Does WordPress require MySQL specifically? WordPress officially supports MySQL 5.7 or higher and MariaDB 10.4 or higher. It doesn’t support other database systems like PostgreSQL or SQLite in its standard form, though community plugins exist for alternative databases.

Why is my WordPress site slow if the content is just text? Even simple text content requires database queries to retrieve. A post page might query for the post content, the author, related posts, sidebar widgets, menu items, and various options. Each query adds time. Slow queries, a sluggish database server, or too many queries per page can make a text site feel sluggish. Enabling a page cache eliminates most of these queries for regular visitors.

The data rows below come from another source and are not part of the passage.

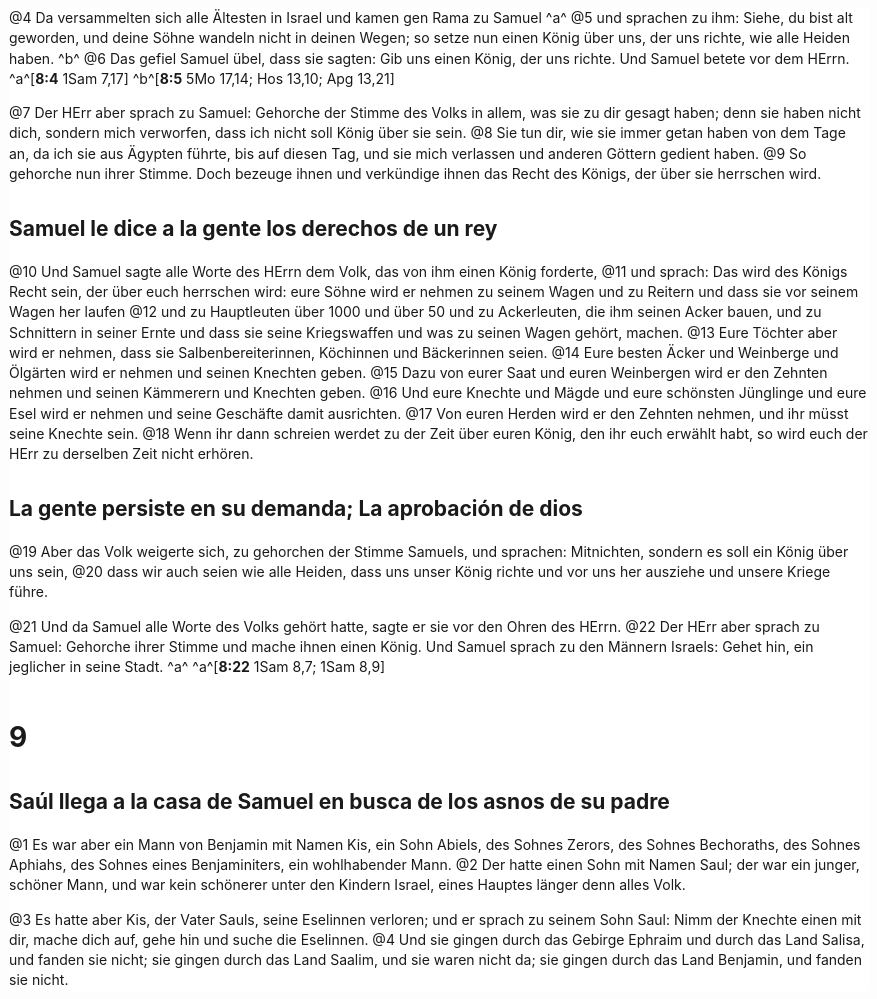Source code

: @4 Da versammelten sich alle Ältesten in Israel und kamen gen Rama zu Samuel ^a^ @5 und sprachen zu ihm: Siehe, du bist alt geworden, und deine Söhne wandeln nicht in deinen Wegen; so setze nun einen König über uns, der uns richte, wie alle Heiden haben. ^b^ @6 Das gefiel Samuel übel, dass sie sagten: Gib uns einen König, der uns richte. Und Samuel betete vor dem HErrn. 
^a^[**8:4** 1Sam 7,17] ^b^[**8:5** 5Mo 17,14; Hos 13,10; Apg 13,21]

@7 Der HErr aber sprach zu Samuel: Gehorche der Stimme des Volks in allem, was sie zu dir gesagt haben; denn sie haben nicht dich, sondern mich verworfen, dass ich nicht soll König über sie sein. @8 Sie tun dir, wie sie immer getan haben von dem Tage an, da ich sie aus Ägypten führte, bis auf diesen Tag, und sie mich verlassen und anderen Göttern gedient haben. @9 So gehorche nun ihrer Stimme. Doch bezeuge ihnen und verkündige ihnen das Recht des Königs, der über sie herrschen wird. 

## Samuel le dice a la gente los derechos de un rey
@10 Und Samuel sagte alle Worte des HErrn dem Volk, das von ihm einen König forderte, @11 und sprach: Das wird des Königs Recht sein, der über euch herrschen wird: eure Söhne wird er nehmen zu seinem Wagen und zu Reitern und dass sie vor seinem Wagen her laufen @12 und zu Hauptleuten über 1000 und über 50 und zu Ackerleuten, die ihm seinen Acker bauen, und zu Schnittern in seiner Ernte und dass sie seine Kriegswaffen und was zu seinen Wagen gehört, machen. @13 Eure Töchter aber wird er nehmen, dass sie Salbenbereiterinnen, Köchinnen und Bäckerinnen seien. @14 Eure besten Äcker und Weinberge und Ölgärten wird er nehmen und seinen Knechten geben. @15 Dazu von eurer Saat und euren Weinbergen wird er den Zehnten nehmen und seinen Kämmerern und Knechten geben. @16 Und eure Knechte und Mägde und eure schönsten Jünglinge und eure Esel wird er nehmen und seine Geschäfte damit ausrichten. @17 Von euren Herden wird er den Zehnten nehmen, und ihr müsst seine Knechte sein. @18 Wenn ihr dann schreien werdet zu der Zeit über euren König, den ihr euch erwählt habt, so wird euch der HErr zu derselben Zeit nicht erhören. 

## La gente persiste en su demanda; La aprobación de dios
@19 Aber das Volk weigerte sich, zu gehorchen der Stimme Samuels, und sprachen: Mitnichten, sondern es soll ein König über uns sein, @20 dass wir auch seien wie alle Heiden, dass uns unser König richte und vor uns her ausziehe und unsere Kriege führe. 

@21 Und da Samuel alle Worte des Volks gehört hatte, sagte er sie vor den Ohren des HErrn. @22 Der HErr aber sprach zu Samuel: Gehorche ihrer Stimme und mache ihnen einen König. Und Samuel sprach zu den Männern Israels: Gehet hin, ein jeglicher in seine Stadt. ^a^ 
^a^[**8:22** 1Sam 8,7; 1Sam 8,9]

# 9
## Saúl llega a la casa de Samuel en busca de los asnos de su padre
@1 Es war aber ein Mann von Benjamin mit Namen Kis, ein Sohn Abiels, des Sohnes Zerors, des Sohnes Bechoraths, des Sohnes Aphiahs, des Sohnes eines Benjaminiters, ein wohlhabender Mann. @2 Der hatte einen Sohn mit Namen Saul; der war ein junger, schöner Mann, und war kein schönerer unter den Kindern Israel, eines Hauptes länger denn alles Volk. 

@3 Es hatte aber Kis, der Vater Sauls, seine Eselinnen verloren; und er sprach zu seinem Sohn Saul: Nimm der Knechte einen mit dir, mache dich auf, gehe hin und suche die Eselinnen. @4 Und sie gingen durch das Gebirge Ephraim und durch das Land Salisa, und fanden sie nicht; sie gingen durch das Land Saalim, und sie waren nicht da; sie gingen durch das Land Benjamin, und fanden sie nicht. 
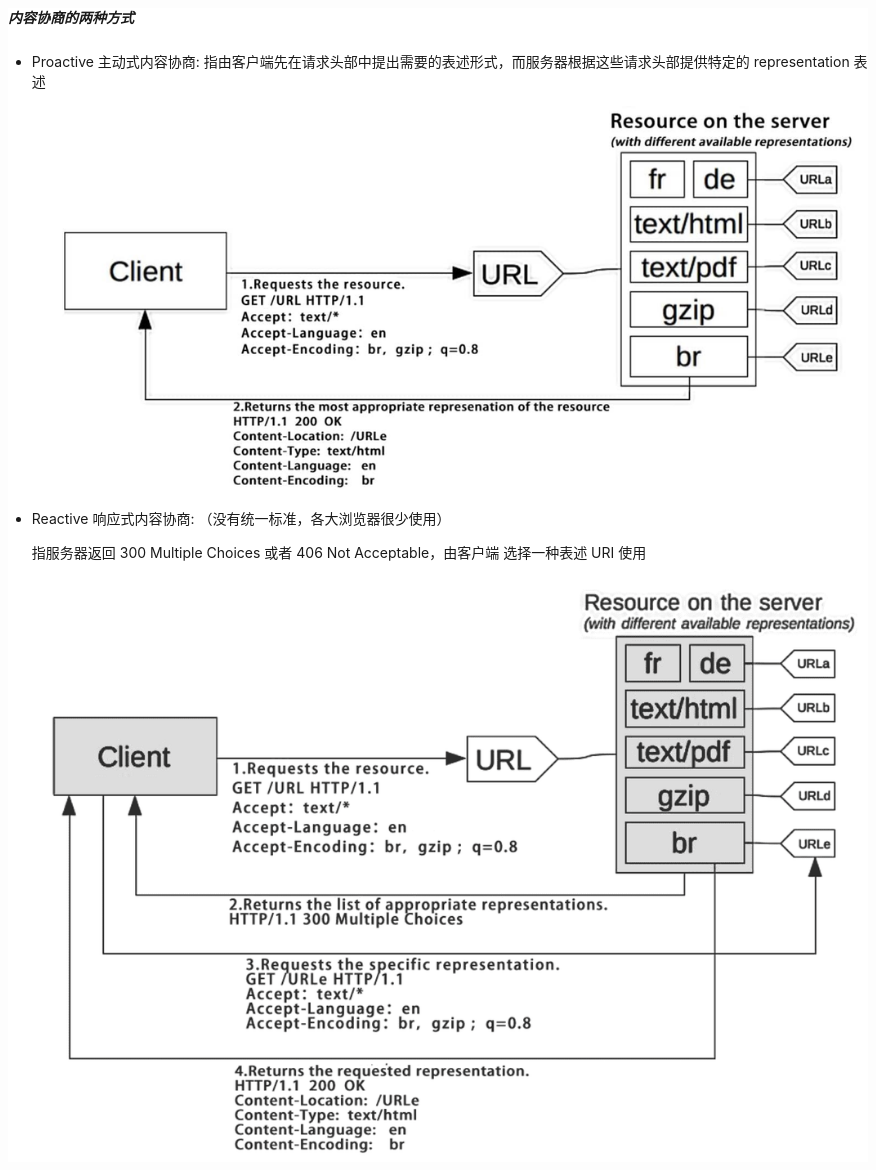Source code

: ##### 内容协商的两种方式

- Proactive 主动式内容协商:
  指由客户端先在请求头部中提出需要的表述形式，而服务器根据这些请求头部提供特定的 representation 表述

  ![](../images/networking-027.jpg)

- Reactive 响应式内容协商:  （没有统一标准，各大浏览器很少使用）

  指服务器返回 300 Multiple Choices 或者 406 Not Acceptable，由客户端 选择一种表述 URI 使用

  ![image-20200322173717069](../images/networking-028.jpg)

What is the WordPress database prefix? By default, WordPress tables use the wp_ prefix (e.g., wp_posts, wp_users). Changing this to something unique (e.g., x7k_posts) is a minor security practice that makes automated SQL injection attacks slightly harder, since attackers can’t assume your table names. You can set this during WordPress installation.

How do I back up my MySQL database? Most hosting control panels include a MySQL backup tool. In cPanel, you can export databases through phpMyAdmin or the Backup Wizard. WordPress plugins like UpdraftPlus can automate database backups and send them to remote storage. On a VPS, mysqldump is the standard command-line tool for creating database exports.

What is a MySQL connection limit and why does it matter? MySQL has a maximum number of simultaneous connections it will accept. On shared hosting this is typically low (around 25 to 100 per account). If your site gets a traffic spike and tries to open more simultaneous connections than the limit allows, visitors see database connection errors. This is one reason caching is so important: it dramatically reduces the number of database connections needed.